Hall Delivers On Promise, Hires Former Teammate


New defensive backs coach Hairston brings CFL, NFL playing experience to table

There will be a new look to the Edmonton Eskimos secondary in 2009 but, in a certain way, it will be comfortably deja vu for the club's new defensive backs coach, Stacey Hairston.

That's mainly because the 41-year-old Hairston played alongside Eskimos rookie head coach Richie Hall for three years in Saskatchewan in the early 1990s.

If you're going to install a new defensive system, it surely makes sense to have like-minded people doing the hands-on coaching. For Hall, that means having former Saskatchewan and Winnipeg head coach Jim Daley as defensive co-ordinator and Hairston supervising the secondary.

"Me and Richie held down the left side there in 1990-91," Hairston said, chatting amiably after practice on a wet, raw Monday.
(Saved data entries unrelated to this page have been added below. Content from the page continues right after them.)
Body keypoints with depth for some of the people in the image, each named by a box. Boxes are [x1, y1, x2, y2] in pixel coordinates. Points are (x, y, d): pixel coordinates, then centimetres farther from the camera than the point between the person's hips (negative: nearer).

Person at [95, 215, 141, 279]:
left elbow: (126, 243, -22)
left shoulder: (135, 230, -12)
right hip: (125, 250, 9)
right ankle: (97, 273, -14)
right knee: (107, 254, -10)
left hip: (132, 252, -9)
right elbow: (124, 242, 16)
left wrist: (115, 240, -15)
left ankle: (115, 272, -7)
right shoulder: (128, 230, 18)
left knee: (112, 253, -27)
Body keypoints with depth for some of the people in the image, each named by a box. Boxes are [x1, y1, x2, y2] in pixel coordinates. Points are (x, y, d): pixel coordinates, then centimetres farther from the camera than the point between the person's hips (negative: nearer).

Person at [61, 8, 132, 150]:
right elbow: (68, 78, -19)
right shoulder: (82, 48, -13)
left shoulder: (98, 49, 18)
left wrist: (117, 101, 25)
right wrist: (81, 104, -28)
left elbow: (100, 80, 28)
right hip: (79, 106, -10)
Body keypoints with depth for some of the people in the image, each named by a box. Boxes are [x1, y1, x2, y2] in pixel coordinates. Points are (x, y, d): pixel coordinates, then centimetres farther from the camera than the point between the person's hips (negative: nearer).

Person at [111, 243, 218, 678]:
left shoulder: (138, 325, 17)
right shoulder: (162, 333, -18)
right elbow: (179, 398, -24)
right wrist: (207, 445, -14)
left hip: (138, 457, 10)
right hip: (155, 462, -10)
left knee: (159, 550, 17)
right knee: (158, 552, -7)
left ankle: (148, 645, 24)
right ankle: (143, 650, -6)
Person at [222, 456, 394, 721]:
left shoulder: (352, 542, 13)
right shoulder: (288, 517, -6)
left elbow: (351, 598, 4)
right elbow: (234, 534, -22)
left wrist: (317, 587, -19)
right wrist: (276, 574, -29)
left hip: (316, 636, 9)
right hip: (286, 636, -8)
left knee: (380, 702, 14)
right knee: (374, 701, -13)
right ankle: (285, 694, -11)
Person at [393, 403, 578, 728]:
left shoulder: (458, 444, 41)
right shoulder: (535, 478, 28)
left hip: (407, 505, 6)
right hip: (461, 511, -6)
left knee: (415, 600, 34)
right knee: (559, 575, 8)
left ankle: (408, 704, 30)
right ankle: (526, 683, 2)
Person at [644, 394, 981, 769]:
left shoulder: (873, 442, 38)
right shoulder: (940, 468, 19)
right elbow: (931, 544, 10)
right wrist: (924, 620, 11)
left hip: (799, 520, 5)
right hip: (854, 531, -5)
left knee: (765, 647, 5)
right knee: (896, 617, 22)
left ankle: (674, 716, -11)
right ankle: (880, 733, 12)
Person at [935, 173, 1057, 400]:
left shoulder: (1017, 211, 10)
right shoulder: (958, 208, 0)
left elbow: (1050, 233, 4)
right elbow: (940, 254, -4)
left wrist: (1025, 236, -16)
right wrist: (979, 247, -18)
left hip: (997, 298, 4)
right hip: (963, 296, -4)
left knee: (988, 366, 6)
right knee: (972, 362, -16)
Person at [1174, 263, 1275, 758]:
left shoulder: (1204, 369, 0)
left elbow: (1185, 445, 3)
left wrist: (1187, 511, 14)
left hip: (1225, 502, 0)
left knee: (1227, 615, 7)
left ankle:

"At that time, Richie was a seasoned veteran, I was a rookie coming into the league, so he was the one who kind of took me under his wing and was teaching me and helping me out as far as technique and stuff like that." Hairston played corner for two years and defensive halfback for a third year in Regina, before playing two seasons with the NFL's Cleveland Browns.

Obviously, the money and the challenge of the NFL were important to Hairston, but for sheer enjoyment, the CFL was a fine, if nerve-racking place to be a defensive back.

The CFL was loaded at quarterback in the '90s, with Doug Flutie, Tracy Ham, Kent Austin, Matt Dunigan, Damon Allen and Danny Barrett filling the skies with footballs aimed at athletes like Raghib (Rocket) Ismail, Stephen Jones, Darren Flutie, Don Narcisse, David Williams, Earl Winfield and Allen Pitts.

"It was a shootout every week," Hairston recalled. "It was never a dull moment playing corner in the CFL in those days." On first reference, what has changed in how defensive backs cover their men in the CFL in '09? "You probably see a little bit more creativity on offence as far as bunches and clusters (formations) and motion," Hairston said. "Of course, there has always been motion, especially back in the day with Toronto, with Ismail and Clemons." The current landscape is not unlike the '90s, with QBs like Anthony Calvillo, Kerry Joseph, Ricky Ray, Buck Pierce and Henry Burris on the boil, throwing to Ben Cahoon, Jamal Richardson, Geroy Simon, Ken-Yon Rambo, Fred Stamps, Kamau Peterson, Jeremaine Copeland and Weston Dressler.

Hairston has more than a, beg pardon, passing acquaintance with the current situation. An assistant for the past 12 years at his alma mater, Ohio Northern University, Hairston has kept in regular touch with Hall.

In 2008, Hairston was a guest coach with the Roughriders in Saskatchewan, and the one-time backfield partners have had a tacit understanding through the years that if either one got a head coaching job, there would be an opening for the other on his staff.

More from the Edmonton Journal.

SWIVEL HIPS SAYS:

Can the Eskimos’ defensive secondary really be any worse than it’s been the last couple of years with Rick Campbell in charge? I think not. Maybe Hairston will actually make some improvements.